■ Source information:
++++++++

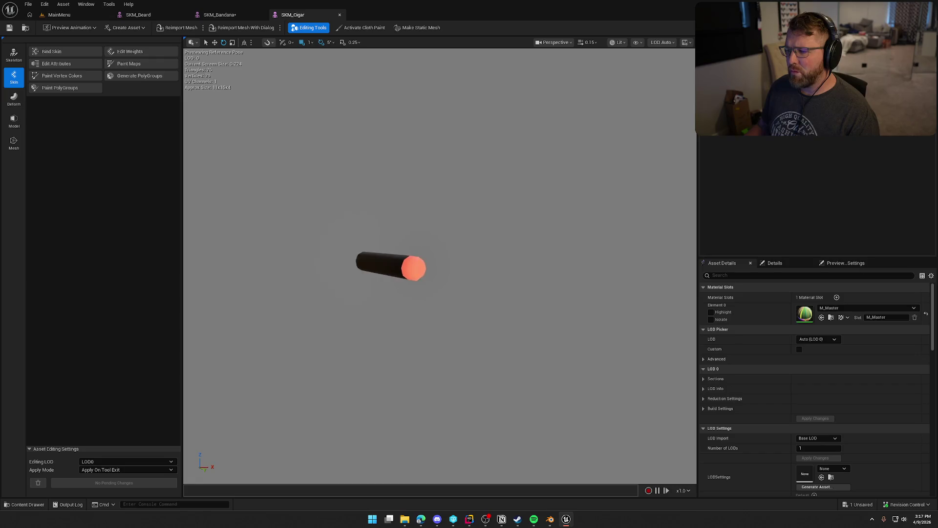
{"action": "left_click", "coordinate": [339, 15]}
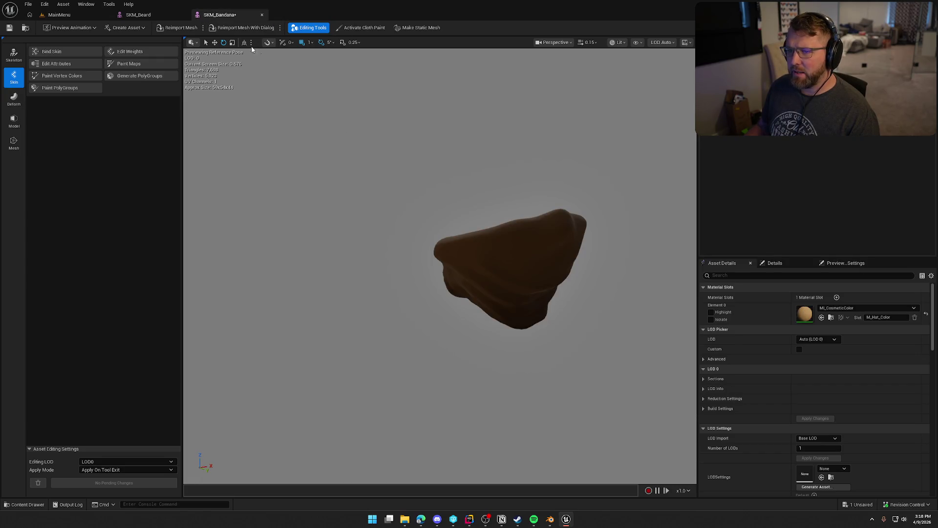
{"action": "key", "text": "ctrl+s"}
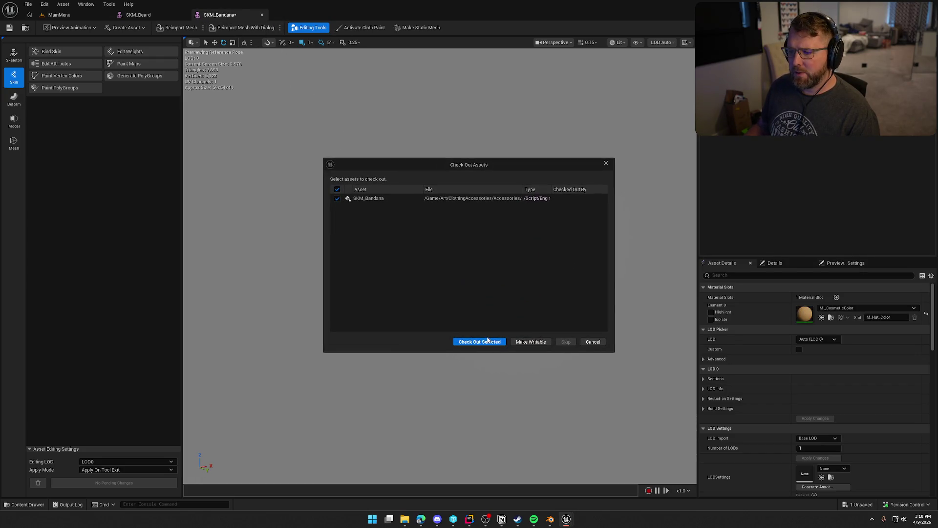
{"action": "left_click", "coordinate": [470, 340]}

++++++++

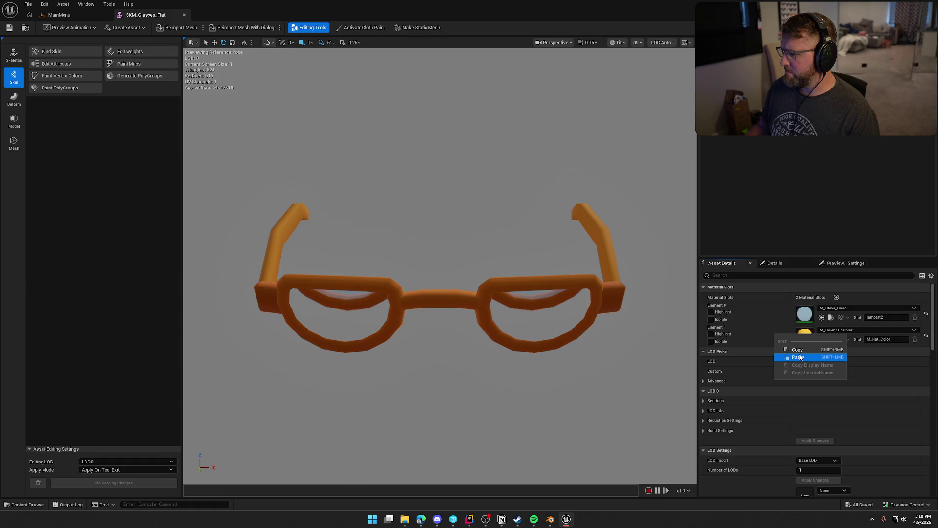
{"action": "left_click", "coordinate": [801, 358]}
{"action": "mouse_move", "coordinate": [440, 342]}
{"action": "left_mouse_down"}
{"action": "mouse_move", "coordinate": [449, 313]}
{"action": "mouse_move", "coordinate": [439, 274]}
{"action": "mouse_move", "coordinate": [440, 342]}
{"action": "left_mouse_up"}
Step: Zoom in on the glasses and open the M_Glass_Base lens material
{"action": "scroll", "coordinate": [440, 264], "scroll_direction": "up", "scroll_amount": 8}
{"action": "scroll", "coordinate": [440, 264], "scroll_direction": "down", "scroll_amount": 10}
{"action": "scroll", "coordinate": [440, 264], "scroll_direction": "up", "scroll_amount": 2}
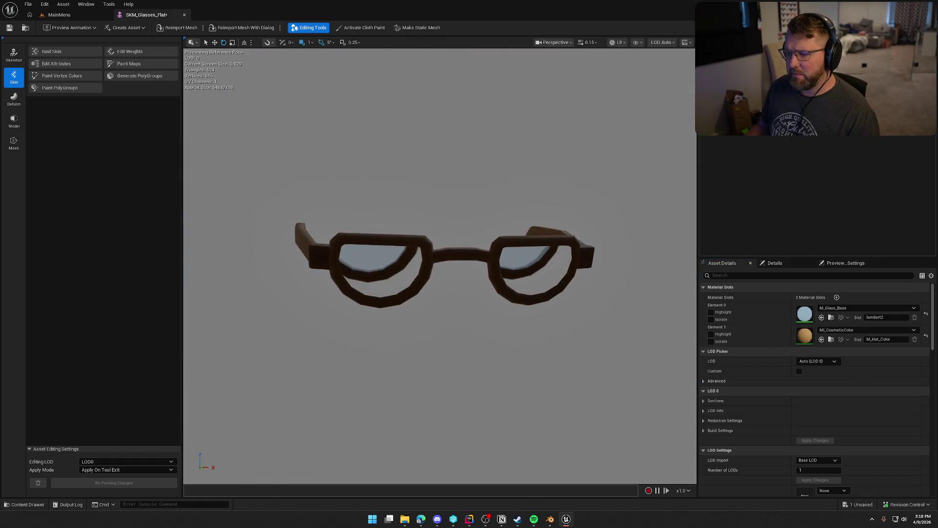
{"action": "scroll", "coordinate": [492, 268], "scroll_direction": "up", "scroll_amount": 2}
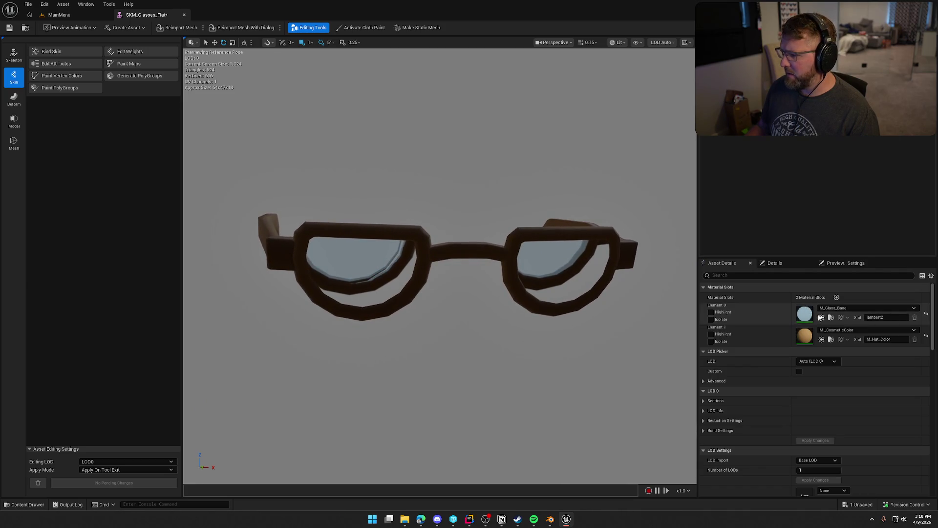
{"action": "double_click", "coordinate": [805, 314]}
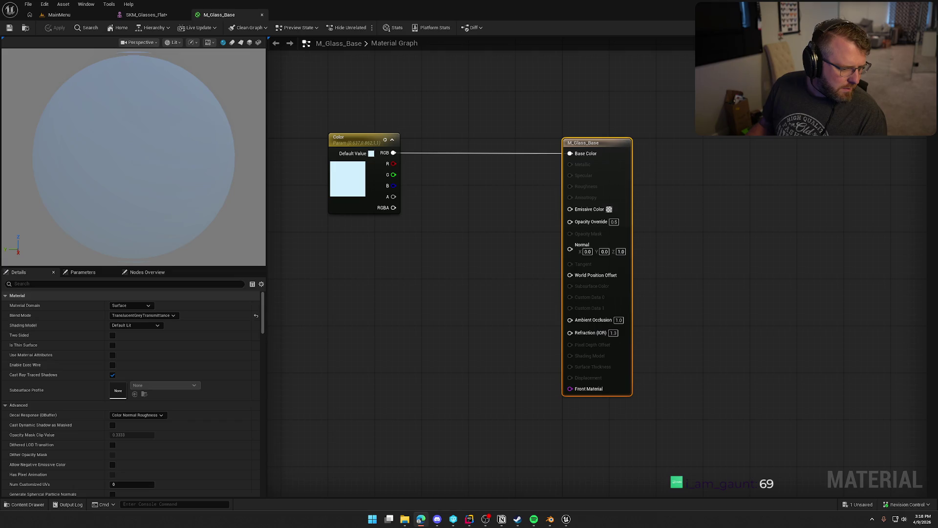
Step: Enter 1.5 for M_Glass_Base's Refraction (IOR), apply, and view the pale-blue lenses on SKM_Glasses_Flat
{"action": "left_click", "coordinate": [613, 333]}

++++++++

■ Prompt: Find the number of lines in the records that contain "scroll", and write that number only.

■ Exercise response: 4